A client is refusing to undergo any more treatments in the hospital and wants to leave against medical advice. When the nurse requests the client to sign an AMA order, the client refuses and leaves. What is the next action of the nurse?
- A. Call security to hold the client until he signs the order
- B. Notify the physician to convince the client to stay
- C. Speak with the client's spouse to persuade him to stay
- D. Allow the client to leave and document the refusal in his chart
Correct Answer: D
Rationale: The correct answer is D: Allow the client to leave and document the refusal in his chart. This is the appropriate action because every individual has the right to refuse medical treatment, even if it is against medical advice. By allowing the client to leave and documenting the refusal in the chart, the nurse respects the client's autonomy and ensures legal and ethical considerations are met. Calling security to hold the client (choice A) would violate the client's rights. Notifying the physician to convince the client (choice B) may not be effective and goes against the client's autonomy. Speaking with the client's spouse (choice C) is irrelevant as the decision lies with the client.
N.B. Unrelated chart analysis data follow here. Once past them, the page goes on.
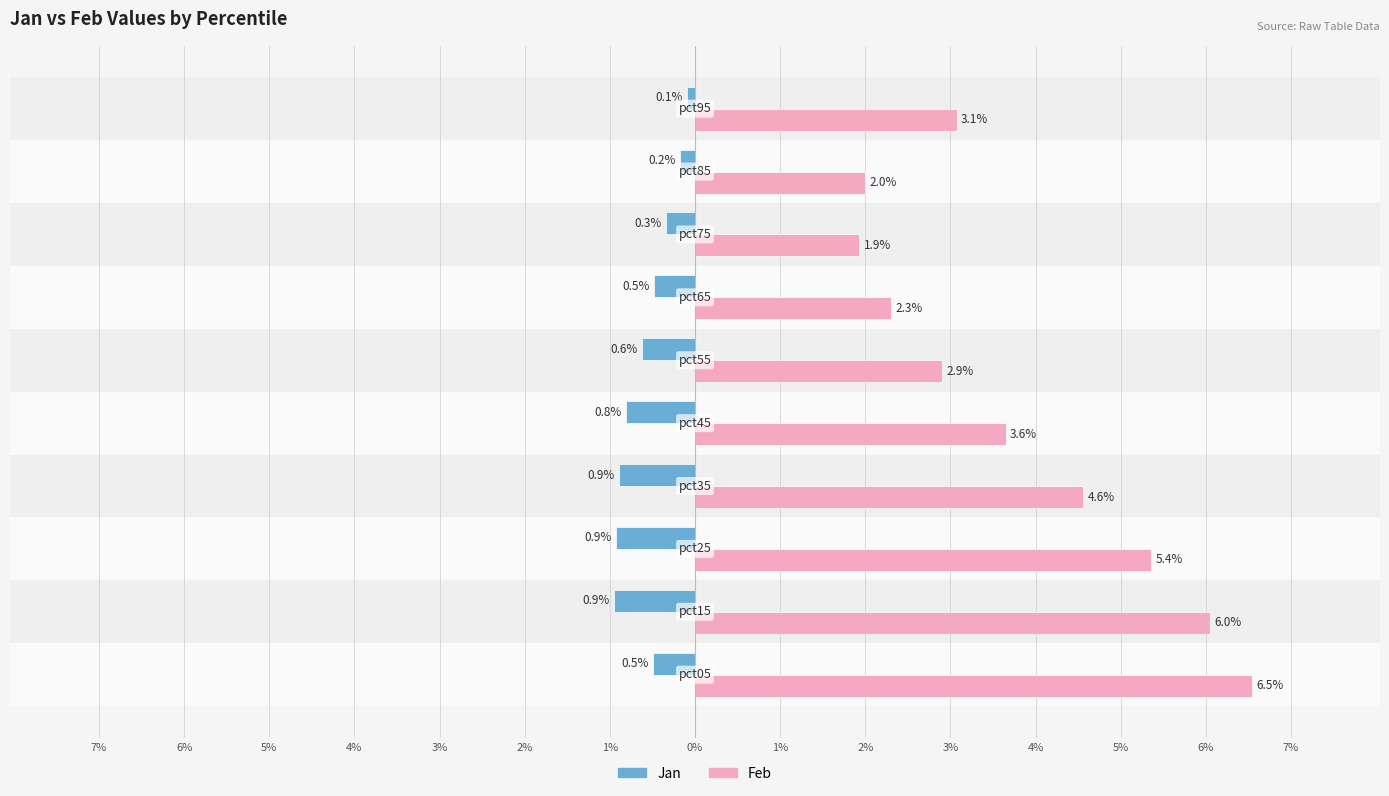

What are all the series names shown in the legend?

Jan, Feb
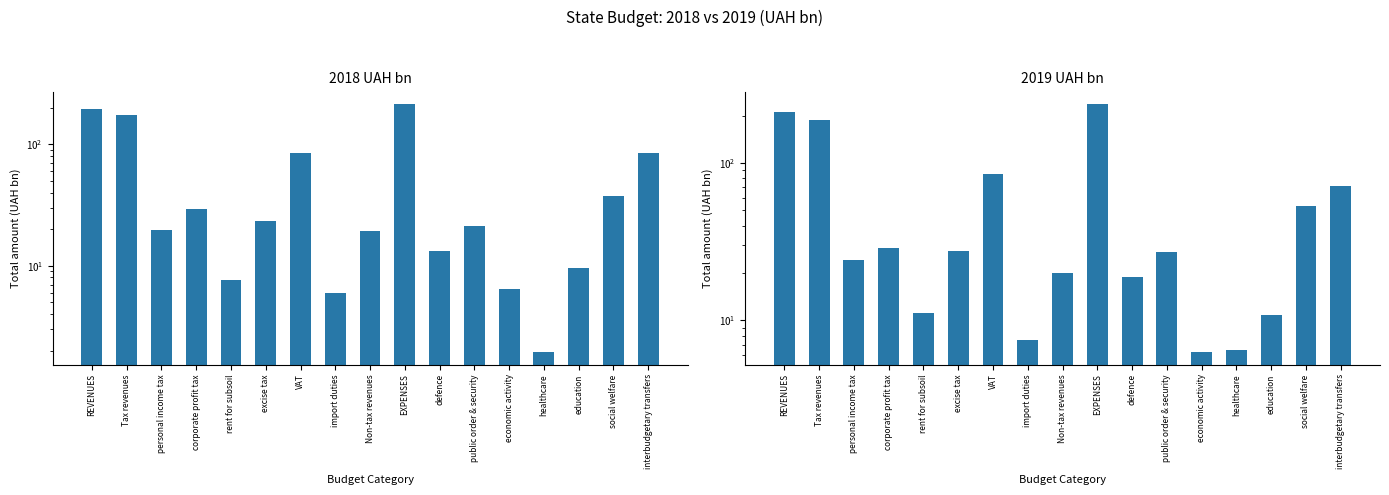

What is the label of the 14th bar from the left?

healthcare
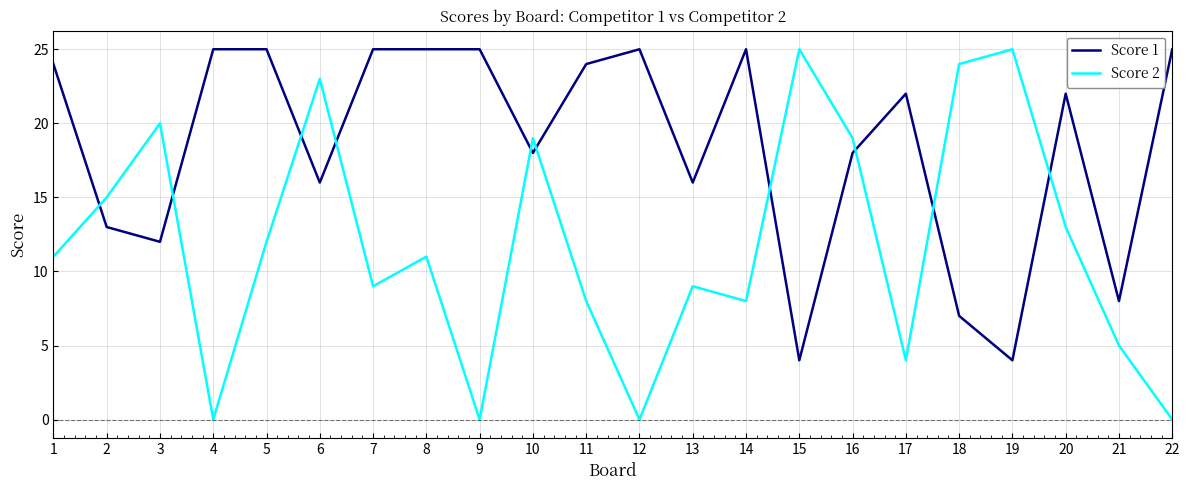

Is the value of Score 2 at 21 greater than the value of Score 1 at 1?

No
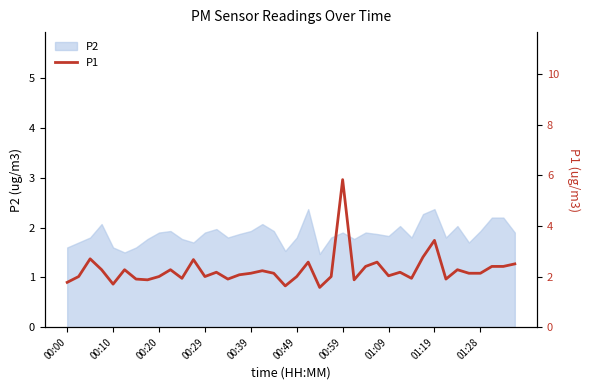

Does the chart display data point markers on the line(s)?

No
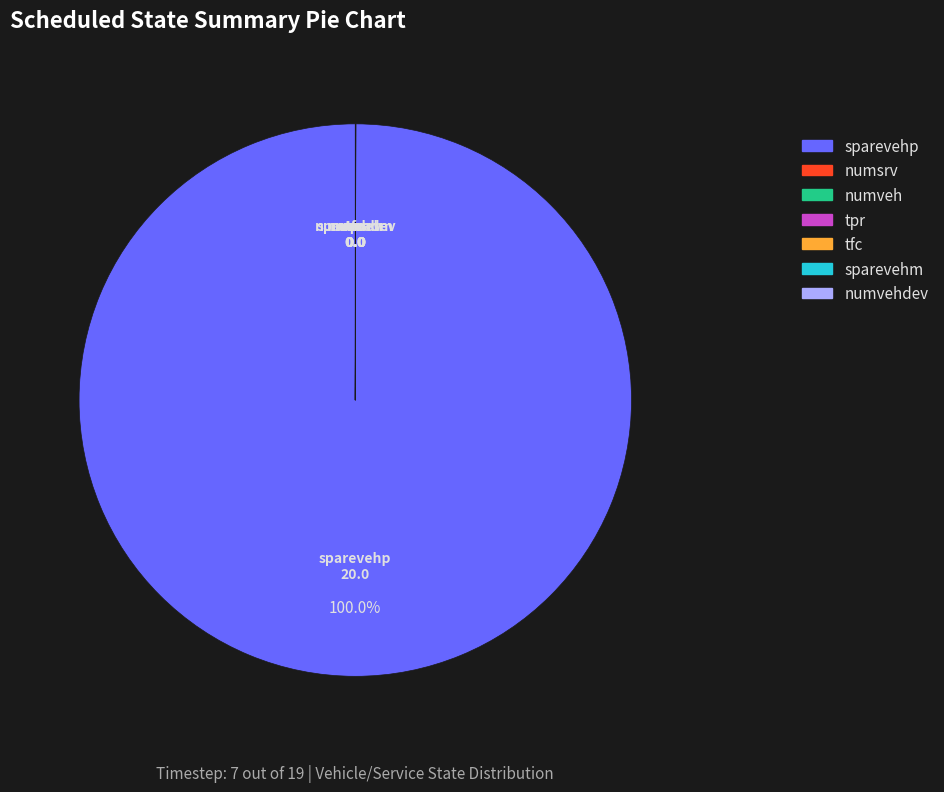

Is there a majority slice in this chart?

Yes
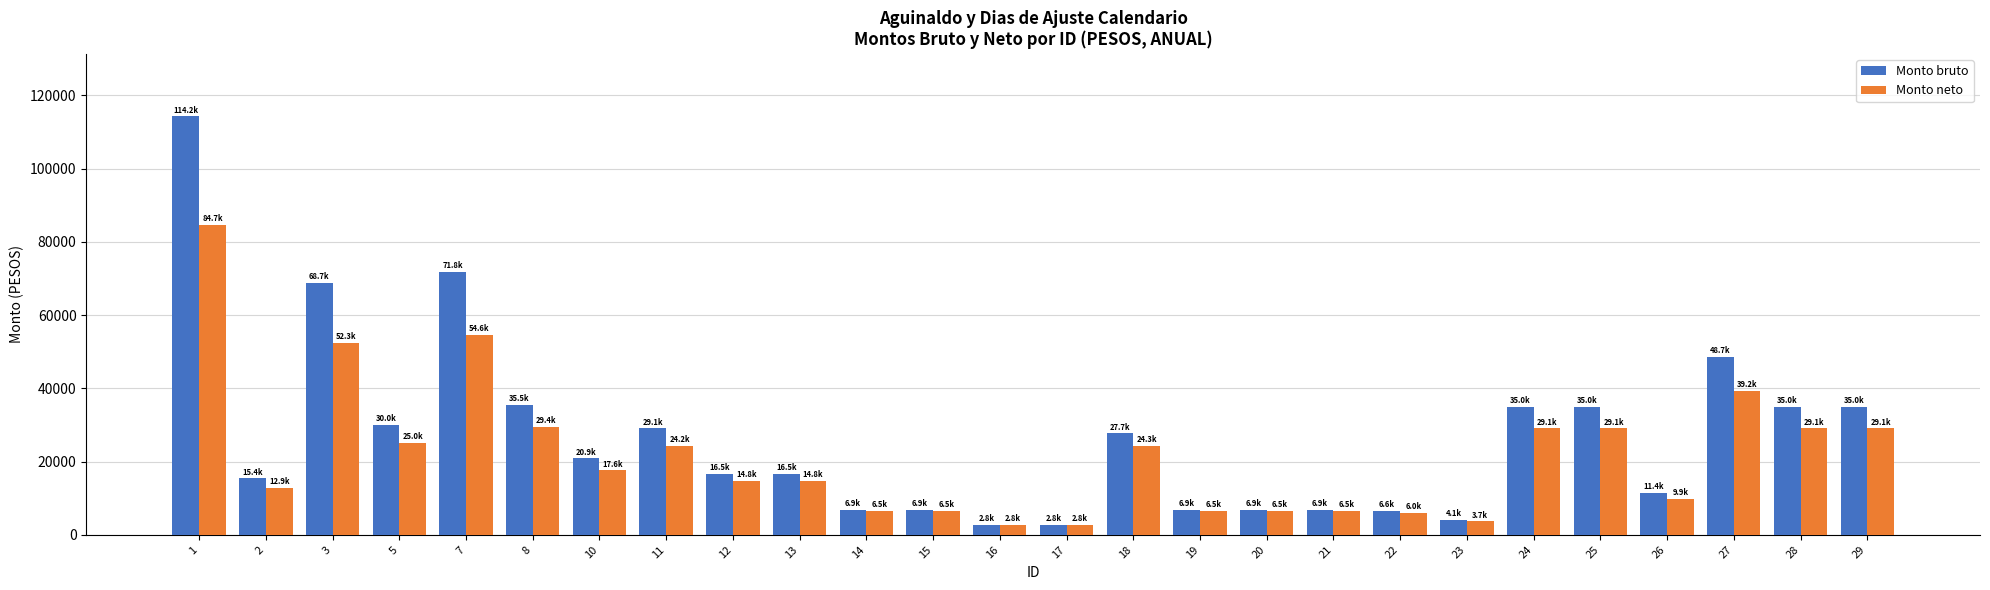

What is the difference between the Monto bruto values at 17 and 23?

1305.8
Examples of preservation of self-integrity include all of the following except:
- A. Using assistive equipment to move bariatric clients
- B. Participating in wellness programs
- C. Accepting the challenge of caring for clients with oppositional beliefs or practices
- D. Using hand hygiene and personal protective equipment
Correct Answer: C
Rationale: The correct answer is C: Accepting the challenge of caring for clients with oppositional beliefs or practices. This choice does not align with preservation of self-integrity as it may require compromising personal values or beliefs. Using assistive equipment (A) promotes safety, participating in wellness programs (B) supports personal well-being, and using hand hygiene and PPE (D) ensures infection control. Accepting clients' opposing beliefs may lead to internal conflict, compromising self-integrity.